My first three months

Christina
My beautiful baby James was on born May 31/16. He's always been alert since day one, big blue eyes, never wanting to sleep just taking in this world around him. I started to notice something different about my baby around 2 weeks. He would scream hours on end, didn't want to eat, gassy, diarrhoea, he just ma wasn't my happy little baby anymore. Weeks went by we got told constantly by friends, family, doctors it was colic, he'll grow out of it, it's nothing to worry about but his father and I knew it wasn't. More time went on nothing changed, still feeling the same he was since birth. Trips to the doctor didn't help. They wouldn't do anything because it's common to be very colic at this age and it would pass by 3 months. I decided to do my own research. Of course the Internet wasn't going to diagnose my son but it sure as hell would give me answers to my question. After everything I could find I knew he was allergic to cows milk and I was going to stick by that no matter what. Went back to the doctors, told him about it and he said that it wasn't it because it's not common in babies at this age. He put him on this stomach medicine for reflux and said that this should do the trick. I wasn't convinced but I had to go with what he said, after all he is the doctor. He wasn't started on that, and he didn't help. Only made him worse. After a week I went back to the doctors, but saw a different. I told him all of what he felt and what I thought it was and he actually agreed.  At that moment, I cried inside. Someone actually listened to what I had to say and belived me. My son finally got helped. He prescribed him a special formula and by god it's working. My sweet baby boy, doesn't cry in pain, he's not gassy. He smiles and coos and is himself again. The first night I could tell the difference. Slept 6 hours without screaming in pain, woke up happy but hungry lol. 

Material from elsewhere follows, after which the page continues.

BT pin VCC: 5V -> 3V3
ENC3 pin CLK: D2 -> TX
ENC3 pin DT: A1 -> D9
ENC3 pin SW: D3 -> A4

I am though no longer to BF and it broke my heart. I wanted to BF for a least 6 months to a year. To have that bond but me BF was causing him harm. I am able to continue BF if was to completely cut out diary from my diet but for my own medical reasons I can't. Fed is best and formula is the best for him. 
I'm sorry it's a long post I just wanted to share my story. It's been an overwhelming first three months, crying, exhausted many emotions but I'm looking forward to these next months and years with my baby feeling better. It's called mothers instinct for a reason. You know your child, do what's right for your baby. After all you are the voice for your baby.